◆ Task prompt: Show every line below where "primeru" can be found.

◆ Material to process:
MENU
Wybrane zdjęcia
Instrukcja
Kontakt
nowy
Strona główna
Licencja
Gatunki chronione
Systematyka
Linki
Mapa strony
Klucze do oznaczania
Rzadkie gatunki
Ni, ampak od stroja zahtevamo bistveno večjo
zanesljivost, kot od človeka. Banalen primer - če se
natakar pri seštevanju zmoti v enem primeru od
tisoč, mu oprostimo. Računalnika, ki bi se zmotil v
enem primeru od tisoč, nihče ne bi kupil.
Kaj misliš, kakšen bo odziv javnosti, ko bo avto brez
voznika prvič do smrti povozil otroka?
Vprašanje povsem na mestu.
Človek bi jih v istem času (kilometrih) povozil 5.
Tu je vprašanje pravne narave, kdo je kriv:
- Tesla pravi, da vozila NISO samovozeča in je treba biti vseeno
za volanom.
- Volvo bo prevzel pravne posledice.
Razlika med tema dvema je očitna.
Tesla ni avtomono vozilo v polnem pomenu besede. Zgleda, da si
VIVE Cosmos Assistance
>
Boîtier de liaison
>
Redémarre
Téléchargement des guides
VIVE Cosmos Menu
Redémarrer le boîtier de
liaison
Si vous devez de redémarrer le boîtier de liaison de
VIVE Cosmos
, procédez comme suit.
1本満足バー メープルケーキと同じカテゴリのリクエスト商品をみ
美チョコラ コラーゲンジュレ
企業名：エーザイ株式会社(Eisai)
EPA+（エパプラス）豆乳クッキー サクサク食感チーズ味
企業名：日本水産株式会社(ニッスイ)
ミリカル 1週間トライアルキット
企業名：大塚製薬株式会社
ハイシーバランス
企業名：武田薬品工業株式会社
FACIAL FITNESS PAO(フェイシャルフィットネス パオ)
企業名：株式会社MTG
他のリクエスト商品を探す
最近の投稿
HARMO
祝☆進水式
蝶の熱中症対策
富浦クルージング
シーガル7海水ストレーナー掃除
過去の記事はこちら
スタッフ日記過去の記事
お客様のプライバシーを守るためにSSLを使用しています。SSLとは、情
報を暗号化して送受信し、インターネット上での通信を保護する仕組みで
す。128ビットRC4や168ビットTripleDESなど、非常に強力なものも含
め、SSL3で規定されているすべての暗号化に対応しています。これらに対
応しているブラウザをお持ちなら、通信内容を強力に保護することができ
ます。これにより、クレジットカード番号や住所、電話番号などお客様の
* * *
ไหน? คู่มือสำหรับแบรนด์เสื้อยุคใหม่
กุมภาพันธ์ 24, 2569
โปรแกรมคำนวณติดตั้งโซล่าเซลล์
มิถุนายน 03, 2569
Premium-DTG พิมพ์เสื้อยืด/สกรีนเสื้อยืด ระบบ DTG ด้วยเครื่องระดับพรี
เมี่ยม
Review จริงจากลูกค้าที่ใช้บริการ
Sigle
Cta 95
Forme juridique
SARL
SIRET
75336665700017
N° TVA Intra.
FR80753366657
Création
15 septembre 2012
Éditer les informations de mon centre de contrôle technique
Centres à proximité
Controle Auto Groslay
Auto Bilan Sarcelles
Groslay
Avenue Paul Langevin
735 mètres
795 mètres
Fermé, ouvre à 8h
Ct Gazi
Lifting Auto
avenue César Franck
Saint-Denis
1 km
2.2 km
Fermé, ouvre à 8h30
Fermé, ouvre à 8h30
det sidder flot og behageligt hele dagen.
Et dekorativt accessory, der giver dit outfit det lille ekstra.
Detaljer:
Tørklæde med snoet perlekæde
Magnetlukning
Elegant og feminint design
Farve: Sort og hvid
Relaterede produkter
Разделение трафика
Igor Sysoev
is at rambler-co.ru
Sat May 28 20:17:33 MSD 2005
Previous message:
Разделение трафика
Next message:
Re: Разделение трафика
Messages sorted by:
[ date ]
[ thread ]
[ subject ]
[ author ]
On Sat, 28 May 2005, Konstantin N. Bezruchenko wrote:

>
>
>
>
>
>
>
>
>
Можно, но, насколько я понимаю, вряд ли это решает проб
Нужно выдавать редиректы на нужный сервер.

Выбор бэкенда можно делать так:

◆ Written response:
natakar pri seštevanju zmoti v enem primeru od
enem primeru od tisoč, nihče ne bi kupil.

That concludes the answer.